# Crumb-Topped Banana Chocolate Chunk Muffins



## Filus59602 (Jun 16, 2002)

Crumb-Topped Banana Chocolate Chunk Muffins 

Serves 18 

Muffins 

3 cups all-purpose flour 
3/4 cup packed light brown sugar 
3/4 cup granulated sugar 
1/2 tsp salt 
1 cup (2 sticks) butter, melted 
1 cup mashed bananas (2 medium ripe) 
2 large eggs, at room temperature 
1/4 cup sour cream 
1 tsp vanilla extract 
2 tsp baking powder 
1/4 tsp baking soda 
2 bars (1.5 ounces each) Dark Chocolate, coarsely chopped 

Chocolate Garnish 
1 bar (1.5 ounces) Dark Chocolate 

Make the Muffins 

Preheat oven to 3750F. Line 18 (3-inch) muffin-pan cups with paper 
liners. Combine flour, sugars and salt in medium bowl. 
Stir in melted butter until moistened, using a fork.

::::

• Work required: Name each ingredient in the muffin recipe that is measured in teaspoons, and give its amount.

• Data block:

::::

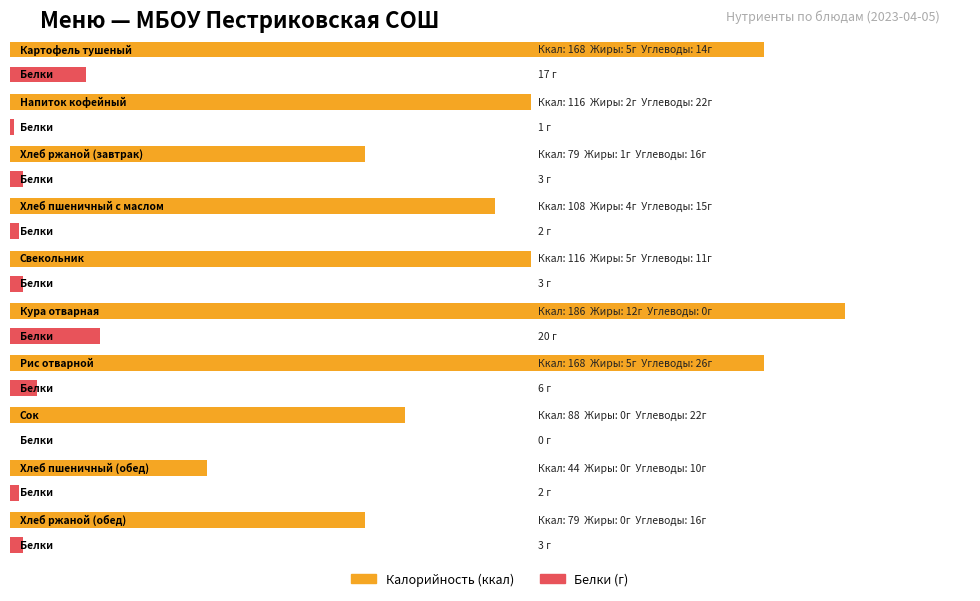

What position from the left is Хлеб пшеничный (обед)?

9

::::

• Completed exercise:
- Salt: 1/2 tsp
- Vanilla extract: 1 tsp
- Baking powder: 2 tsp
- Baking soda: 1/4 tsp